L’esistenza di Maxine come quella di Doc, è stata garantita fino a quel momento da una rete criptata di significati nascosti all’interno di una realtà nel pieno della sua fase entropica che Pynchon osserva proprio come gli anni ’70 di “Vizio di forma“, ovvero con i relitti di una tecnologia obsoleta, incorporati nelle stratificazioni successive, mentre la controcultura cyber (hacker, spammer) è a un passo dal cortocircuito con il sistema dell’informazione globale; quando le indagini saranno concluse, perché come in tutte le quest Pynchoniane procedono verso il nulla, Maxine negherà la cospirazione lasciandosela alle spalle come un bagliore lontano, scegliendo uno spazio liminale e privato.
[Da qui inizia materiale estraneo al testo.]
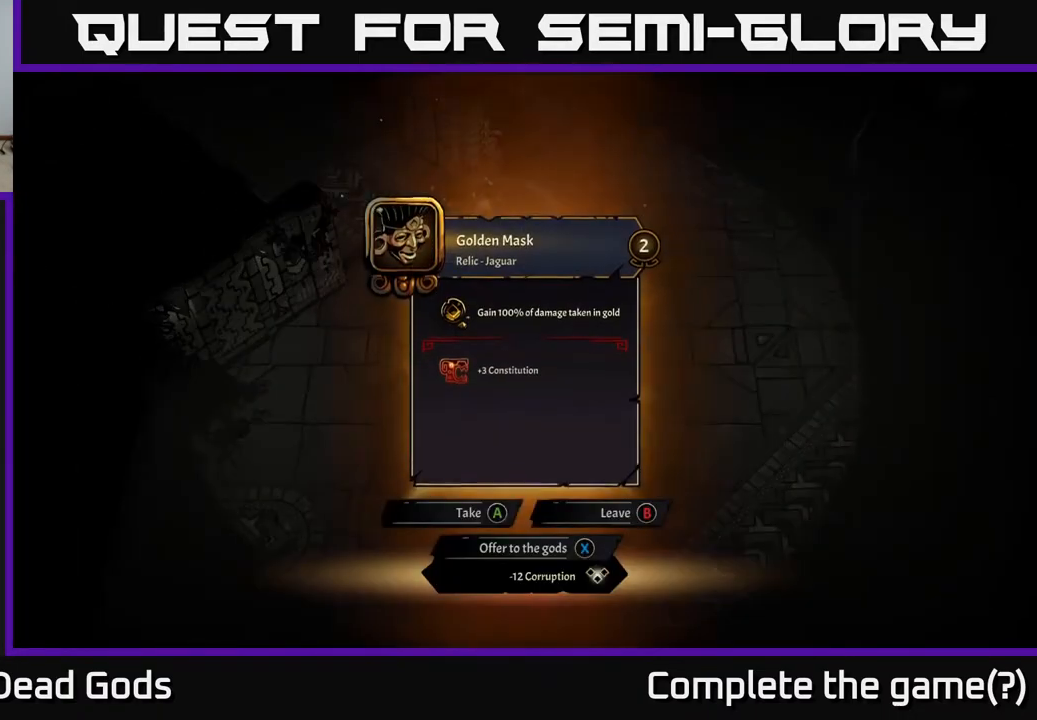
{"buttons": [], "left_stick": "center", "right_stick": "center", "events": []}
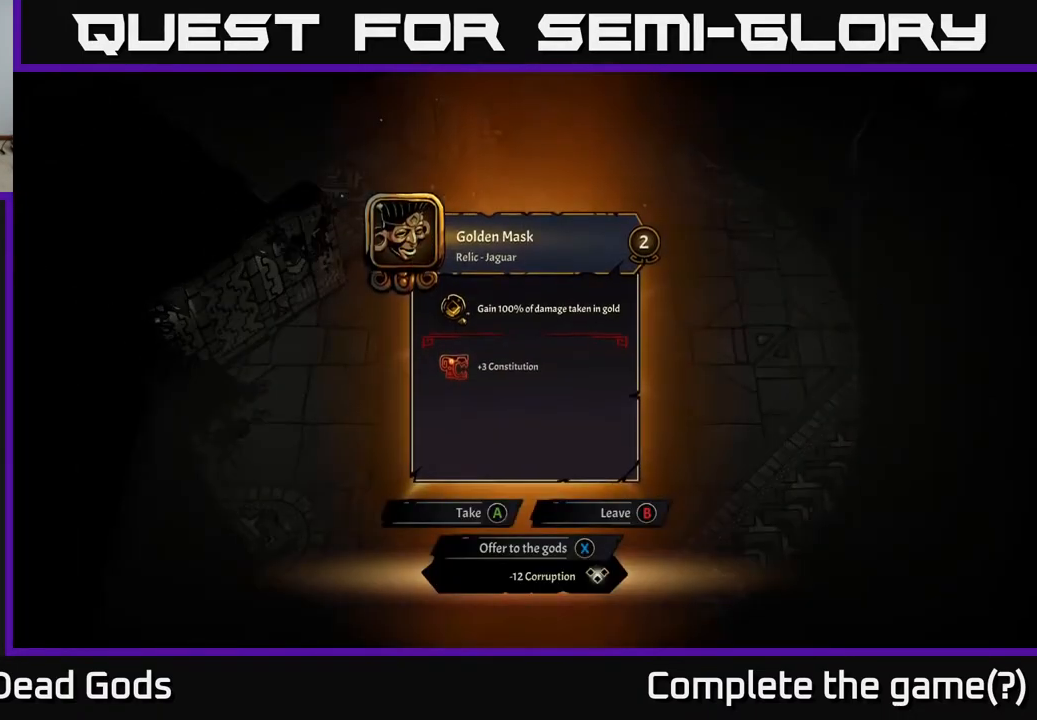
{"buttons": [], "left_stick": "center", "right_stick": "center", "events": []}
Anderson rielabora quindi la descrizione conclusiva della voce narrante, la attribuisce a Shasta e ricontestualizza l’immagine apocalittica de “La cresta dell’onda” nel viaggio verso il nulla di Doc, dove l’unica certezza è quel: “Just us. Together. Almost like being underwater. The world, everything gone someplace else“.
Sempre da “La cresta dell’onda“, Anderson ricolloca il footjob indolente di Maxine a favore di un hacker, in una sequenza tra Shasta e Doc girata con un lungo e fisso piano sequenza, segno di un lavoro sullo spazio/tempo che attraversa tutta la sua versione di “Vizio di forma“.
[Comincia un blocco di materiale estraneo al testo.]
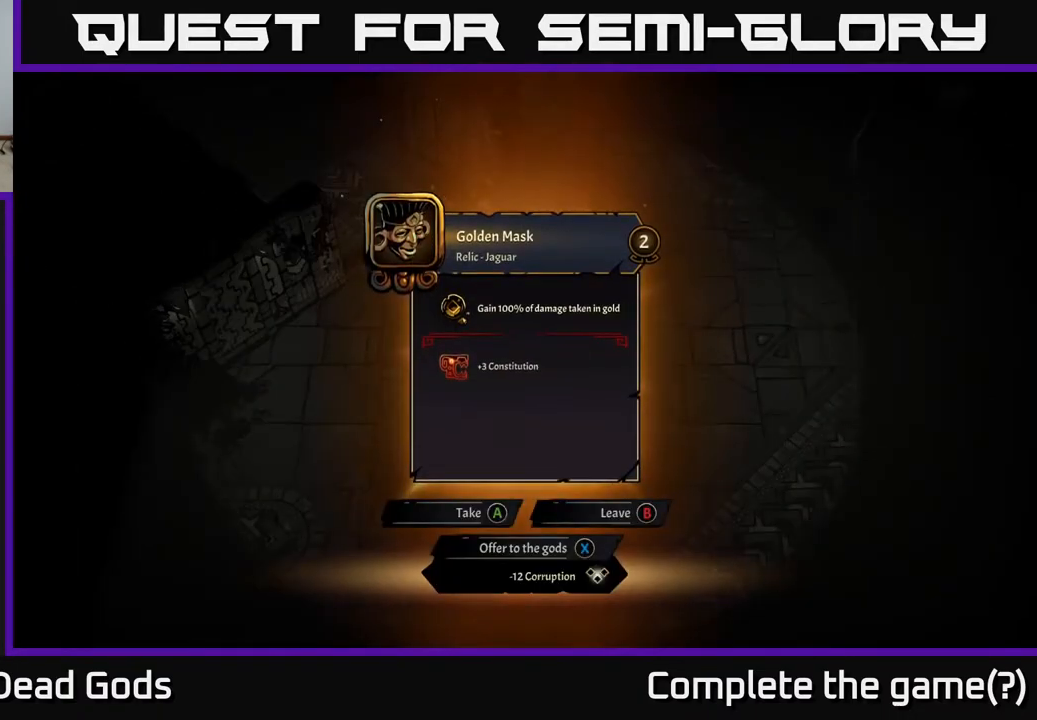
{"buttons": [], "left_stick": "center", "right_stick": "center", "events": []}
Non esiste più quella geometria “planimetrica” (è un termine che prendo in prestito da David Bordwell) e astratta di “Punch Drunk Love“, coreografata sul cinema del passato (la musica cromatica di Ginna e Corra, quella visuale di Oskar Fischinger, il cinema ottico di Busby Berkeley, la screwball comedy, Douglas Sirk, la pop art….) con un estetismo che si è andato riducendo per poi schematizzarsi nuovamente in “The Master“, la cui forza residuale rimaneva, dentro l’involucro binario del film, nella furia performativa degli attori imprigionati entro spazi sin troppo iperrealisti e simbolici.
L’ipertrofia, in “Vizio di Forma“, è quella dei personaggi Pynchoniani, materia polisemica che riconfigura il mash up “popular” di “Magnolia” (canzone, videoclip, musical) in un continuum transmediale definendo il tempo come “lo spazio che non può essere visto” (Mason & Dixon).
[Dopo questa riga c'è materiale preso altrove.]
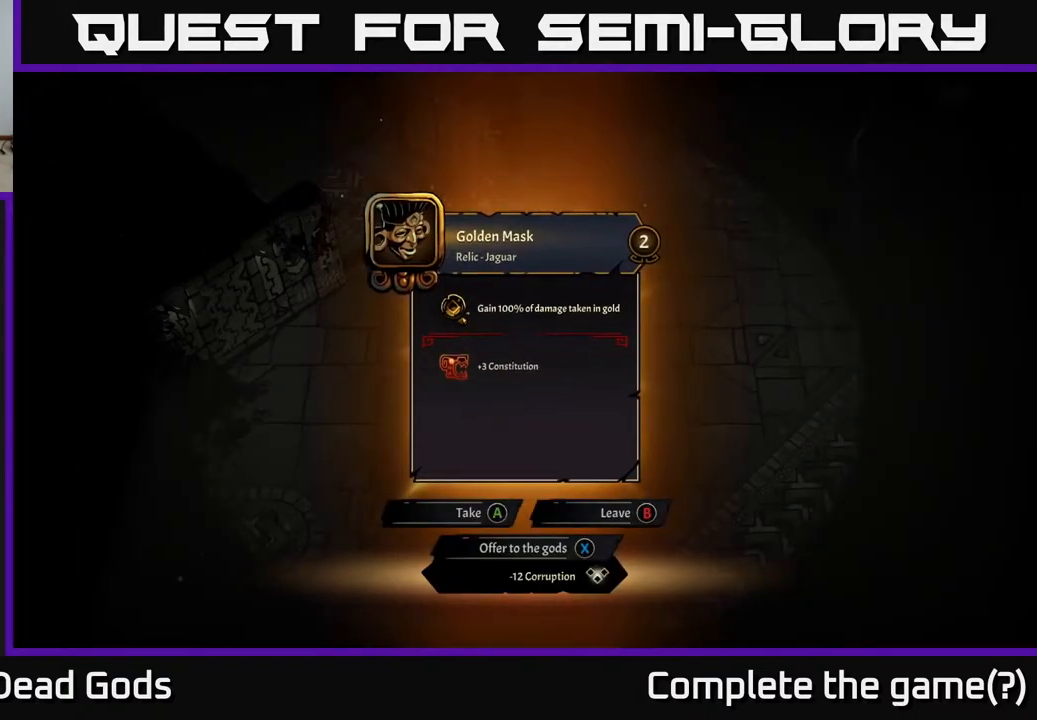
{"buttons": [], "left_stick": "center", "right_stick": "center", "events": []}
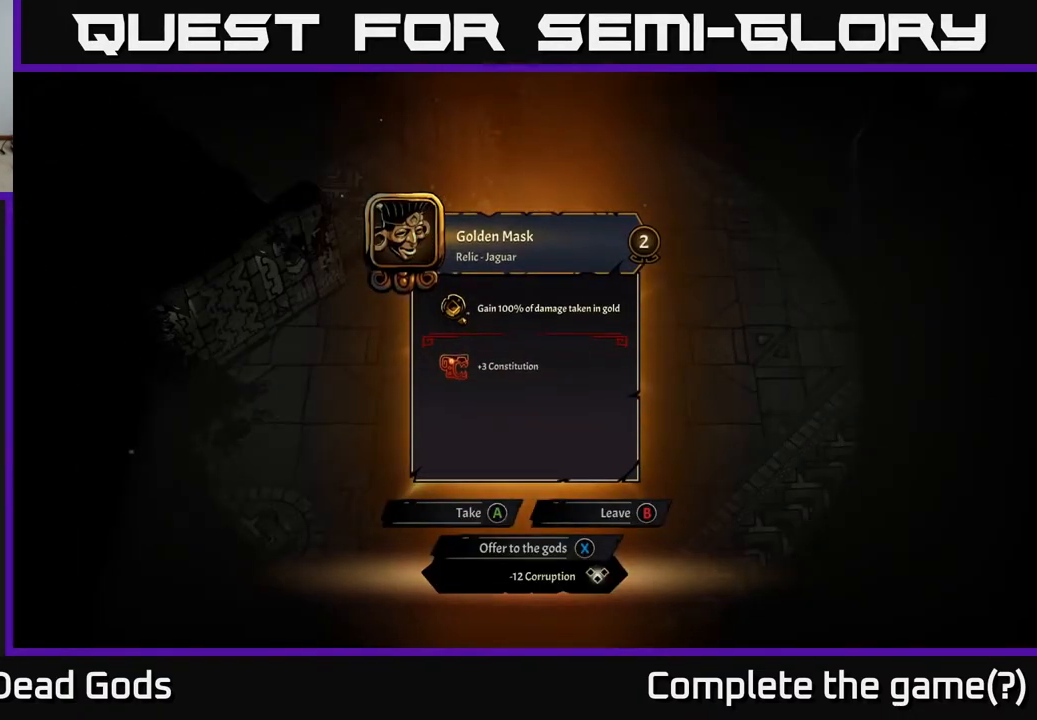
{"buttons": [], "left_stick": "up", "right_stick": "center", "events": [[50, "A", "down"], [117, "A", "up"], [350, "left_stick", "up"]]}
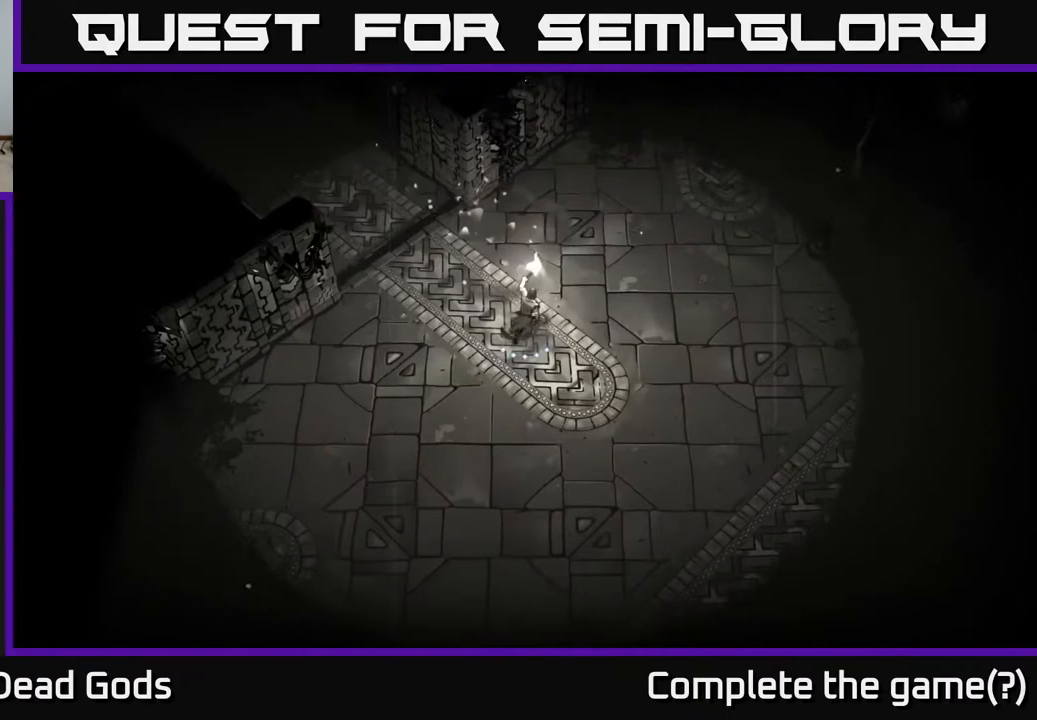
{"buttons": [], "left_stick": "center", "right_stick": "center", "events": [[150, "left_stick", "up-left"], [283, "left_stick", "center"], [300, "START", "down"], [417, "START", "up"]]}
Anderson spazza via tutti i barocchismi, i movimenti complessi, le visioni aeree e quelle lanciatissime lavorando sulla persistenza dell’immagine per definire uno spazio mentale senza distorcerlo; anche in questo caso popola il film di figure tra la vita e la morte, come le mappe impossibili de “La cresta dell’onda“, infestate da siti cancellati, dati obsoleti, avatar già morti.
L’esempio più forte, ancora una volta, è il lavoro di rielaborazione che compie sulla voce narrante del romanzo di Pynchon; pur rispettandone alla lettera il testo, in modo del tutto nomadico e Pynchoniano, come se fosse l’ibridazione sperimentata ne “L’arcobaleno della gravità“, attribuisce la voice over al personaggio di Sortilège (Joanna Newsom), che nel romanzo aveva un ruolo più ridotto, attribuendogli così una funzione fantasmatica, a metà tra realtà e immaginazione, sospesa in una dimensione che di volta in volta condivide la coscienza allucinatoria di Doc, quella del racconto, quella di Anderson o più semplicemente quello spazio irreale, sul ciglio della strada, che ci consente di essere senza alcun riferimento letterario, “someplace else“.
Anderson non lo inventa del tutto il personaggio di Sortilège, ma compie una prodigiosa operazione combinatoria, interpretando la descrizione che ne fa Pynchon, come colei che riusciva a rimanere in contatto con forze invisibili per risolvere problemi concreti ed emozionali, oppure che aveva la capacità esoterica di leggere il tempo da un orologio rotto.
Nel “Bad timing” di Anderson il mondo di Pynchon non entra come un catalogo di citazioni, ma attraverso una potente immagine dell’ambiguità, che in un unico spazio trattiene il visibile e l’abisso.